Records:
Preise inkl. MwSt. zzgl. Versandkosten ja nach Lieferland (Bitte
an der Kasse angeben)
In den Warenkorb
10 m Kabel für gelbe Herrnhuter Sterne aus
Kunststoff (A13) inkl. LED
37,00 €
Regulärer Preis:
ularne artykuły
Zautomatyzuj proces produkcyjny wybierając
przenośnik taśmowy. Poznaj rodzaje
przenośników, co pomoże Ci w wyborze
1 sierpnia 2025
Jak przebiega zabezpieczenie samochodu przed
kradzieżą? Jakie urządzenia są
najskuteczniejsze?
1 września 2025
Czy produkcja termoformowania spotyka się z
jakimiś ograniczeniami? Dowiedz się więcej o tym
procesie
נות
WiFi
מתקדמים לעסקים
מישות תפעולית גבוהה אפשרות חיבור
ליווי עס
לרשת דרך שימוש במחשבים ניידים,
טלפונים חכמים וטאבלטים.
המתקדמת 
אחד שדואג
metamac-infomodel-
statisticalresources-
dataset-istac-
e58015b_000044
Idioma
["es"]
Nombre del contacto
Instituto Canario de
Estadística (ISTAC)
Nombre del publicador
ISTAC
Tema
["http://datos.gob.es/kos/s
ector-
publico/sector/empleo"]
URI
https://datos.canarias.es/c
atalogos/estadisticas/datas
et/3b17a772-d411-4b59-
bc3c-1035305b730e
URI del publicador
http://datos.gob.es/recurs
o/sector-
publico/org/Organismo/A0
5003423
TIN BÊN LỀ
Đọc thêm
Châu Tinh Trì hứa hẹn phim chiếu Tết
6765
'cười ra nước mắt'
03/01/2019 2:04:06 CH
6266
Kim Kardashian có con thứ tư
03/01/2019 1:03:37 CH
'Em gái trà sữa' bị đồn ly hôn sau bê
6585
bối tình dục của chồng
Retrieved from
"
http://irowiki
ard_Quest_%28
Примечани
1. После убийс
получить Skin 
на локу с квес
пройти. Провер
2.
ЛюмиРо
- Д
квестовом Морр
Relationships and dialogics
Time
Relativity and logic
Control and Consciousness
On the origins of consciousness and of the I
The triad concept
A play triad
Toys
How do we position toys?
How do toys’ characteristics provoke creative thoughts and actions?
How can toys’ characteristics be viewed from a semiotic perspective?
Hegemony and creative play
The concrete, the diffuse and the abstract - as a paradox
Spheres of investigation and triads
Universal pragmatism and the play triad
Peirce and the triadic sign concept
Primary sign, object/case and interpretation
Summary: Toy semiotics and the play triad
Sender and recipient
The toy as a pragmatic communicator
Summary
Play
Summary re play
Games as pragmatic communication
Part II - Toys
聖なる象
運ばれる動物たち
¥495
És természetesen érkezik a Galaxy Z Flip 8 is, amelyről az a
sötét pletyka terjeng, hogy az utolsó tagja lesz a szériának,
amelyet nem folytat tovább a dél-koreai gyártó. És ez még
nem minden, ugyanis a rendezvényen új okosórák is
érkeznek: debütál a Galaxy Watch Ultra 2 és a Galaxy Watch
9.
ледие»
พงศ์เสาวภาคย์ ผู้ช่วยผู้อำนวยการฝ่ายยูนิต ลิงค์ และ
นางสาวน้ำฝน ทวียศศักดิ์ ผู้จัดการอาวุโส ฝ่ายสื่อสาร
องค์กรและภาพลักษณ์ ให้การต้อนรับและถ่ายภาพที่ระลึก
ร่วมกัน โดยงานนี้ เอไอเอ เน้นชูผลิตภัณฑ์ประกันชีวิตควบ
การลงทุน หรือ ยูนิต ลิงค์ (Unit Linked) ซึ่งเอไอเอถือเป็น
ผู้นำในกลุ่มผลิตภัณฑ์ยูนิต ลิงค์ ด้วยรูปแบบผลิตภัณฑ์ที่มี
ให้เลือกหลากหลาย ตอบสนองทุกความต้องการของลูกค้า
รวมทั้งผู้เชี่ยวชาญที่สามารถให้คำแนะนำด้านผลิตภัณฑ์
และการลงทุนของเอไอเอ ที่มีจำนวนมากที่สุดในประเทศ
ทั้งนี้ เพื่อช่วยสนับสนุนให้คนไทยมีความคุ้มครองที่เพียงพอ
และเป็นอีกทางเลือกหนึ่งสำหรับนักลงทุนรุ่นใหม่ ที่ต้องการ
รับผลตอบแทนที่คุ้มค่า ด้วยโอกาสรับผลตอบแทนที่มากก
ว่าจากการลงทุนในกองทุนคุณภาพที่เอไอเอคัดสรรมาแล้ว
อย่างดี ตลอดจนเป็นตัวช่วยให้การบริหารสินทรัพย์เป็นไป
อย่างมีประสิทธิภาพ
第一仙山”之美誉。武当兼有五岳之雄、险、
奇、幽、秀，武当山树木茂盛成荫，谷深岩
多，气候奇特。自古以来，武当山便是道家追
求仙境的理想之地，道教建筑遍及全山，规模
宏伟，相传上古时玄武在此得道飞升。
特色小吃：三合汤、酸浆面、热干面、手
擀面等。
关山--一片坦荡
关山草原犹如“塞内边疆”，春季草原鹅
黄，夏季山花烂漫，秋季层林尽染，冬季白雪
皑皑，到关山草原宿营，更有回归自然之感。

Exercise aim: Word for word, output all of the material.

Answer space:
Preise inkl. MwSt. zzgl. Versandkosten ja nach Lieferland (Bitte
an der Kasse angeben)
In den Warenkorb
10 m Kabel für gelbe Herrnhuter Sterne aus
Kunststoff (A13) inkl. LED
37,00 €
Regulärer Preis:
ularne artykuły
Zautomatyzuj proces produkcyjny wybierając
przenośnik taśmowy. Poznaj rodzaje
przenośników, co pomoże Ci w wyborze
1 sierpnia 2025
Jak przebiega zabezpieczenie samochodu przed
kradzieżą? Jakie urządzenia są
najskuteczniejsze?
1 września 2025
Czy produkcja termoformowania spotyka się z
jakimiś ograniczeniami? Dowiedz się więcej o tym
procesie
נות
WiFi
מתקדמים לעסקים
מישות תפעולית גבוהה אפשרות חיבור
ליווי עס
לרשת דרך שימוש במחשבים ניידים,
טלפונים חכמים וטאבלטים.
המתקדמת 
אחד שדואג
metamac-infomodel-
statisticalresources-
dataset-istac-
e58015b_000044
Idioma
["es"]
Nombre del contacto
Instituto Canario de
Estadística (ISTAC)
Nombre del publicador
ISTAC
Tema
["http://datos.gob.es/kos/s
ector-
publico/sector/empleo"]
URI
https://datos.canarias.es/c
atalogos/estadisticas/datas
et/3b17a772-d411-4b59-
bc3c-1035305b730e
URI del publicador
http://datos.gob.es/recurs
o/sector-
publico/org/Organismo/A0
5003423
TIN BÊN LỀ
Đọc thêm
Châu Tinh Trì hứa hẹn phim chiếu Tết
6765
'cười ra nước mắt'
03/01/2019 2:04:06 CH
6266
Kim Kardashian có con thứ tư
03/01/2019 1:03:37 CH
'Em gái trà sữa' bị đồn ly hôn sau bê
6585
bối tình dục của chồng
Retrieved from
"
http://irowiki
ard_Quest_%28
Примечани
1. После убийс
получить Skin 
на локу с квес
пройти. Провер
2.
ЛюмиРо
- Д
квестовом Морр
Relationships and dialogics
Time
Relativity and logic
Control and Consciousness
On the origins of consciousness and of the I
The triad concept
A play triad
Toys
How do we position toys?
How do toys’ characteristics provoke creative thoughts and actions?
How can toys’ characteristics be viewed from a semiotic perspective?
Hegemony and creative play
The concrete, the diffuse and the abstract - as a paradox
Spheres of investigation and triads
Universal pragmatism and the play triad
Peirce and the triadic sign concept
Primary sign, object/case and interpretation
Summary: Toy semiotics and the play triad
Sender and recipient
The toy as a pragmatic communicator
Summary
Play
Summary re play
Games as pragmatic communication
Part II - Toys
聖なる象
運ばれる動物たち
¥495
És természetesen érkezik a Galaxy Z Flip 8 is, amelyről az a
sötét pletyka terjeng, hogy az utolsó tagja lesz a szériának,
amelyet nem folytat tovább a dél-koreai gyártó. És ez még
nem minden, ugyanis a rendezvényen új okosórák is
érkeznek: debütál a Galaxy Watch Ultra 2 és a Galaxy Watch
9.
ледие»
พงศ์เสาวภาคย์ ผู้ช่วยผู้อำนวยการฝ่ายยูนิต ลิงค์ และ
นางสาวน้ำฝน ทวียศศักดิ์ ผู้จัดการอาวุโส ฝ่ายสื่อสาร
องค์กรและภาพลักษณ์ ให้การต้อนรับและถ่ายภาพที่ระลึก
ร่วมกัน โดยงานนี้ เอไอเอ เน้นชูผลิตภัณฑ์ประกันชีวิตควบ
การลงทุน หรือ ยูนิต ลิงค์ (Unit Linked) ซึ่งเอไอเอถือเป็น
ผู้นำในกลุ่มผลิตภัณฑ์ยูนิต ลิงค์ ด้วยรูปแบบผลิตภัณฑ์ที่มี
ให้เลือกหลากหลาย ตอบสนองทุกความต้องการของลูกค้า
รวมทั้งผู้เชี่ยวชาญที่สามารถให้คำแนะนำด้านผลิตภัณฑ์
และการลงทุนของเอไอเอ ที่มีจำนวนมากที่สุดในประเทศ
ทั้งนี้ เพื่อช่วยสนับสนุนให้คนไทยมีความคุ้มครองที่เพียงพอ
และเป็นอีกทางเลือกหนึ่งสำหรับนักลงทุนรุ่นใหม่ ที่ต้องการ
รับผลตอบแทนที่คุ้มค่า ด้วยโอกาสรับผลตอบแทนที่มากก
ว่าจากการลงทุนในกองทุนคุณภาพที่เอไอเอคัดสรรมาแล้ว
อย่างดี ตลอดจนเป็นตัวช่วยให้การบริหารสินทรัพย์เป็นไป
อย่างมีประสิทธิภาพ
第一仙山”之美誉。武当兼有五岳之雄、险、
奇、幽、秀，武当山树木茂盛成荫，谷深岩
多，气候奇特。自古以来，武当山便是道家追
求仙境的理想之地，道教建筑遍及全山，规模
宏伟，相传上古时玄武在此得道飞升。
特色小吃：三合汤、酸浆面、热干面、手
擀面等。
关山--一片坦荡
关山草原犹如“塞内边疆”，春季草原鹅
黄，夏季山花烂漫，秋季层林尽染，冬季白雪
皑皑，到关山草原宿营，更有回归自然之感。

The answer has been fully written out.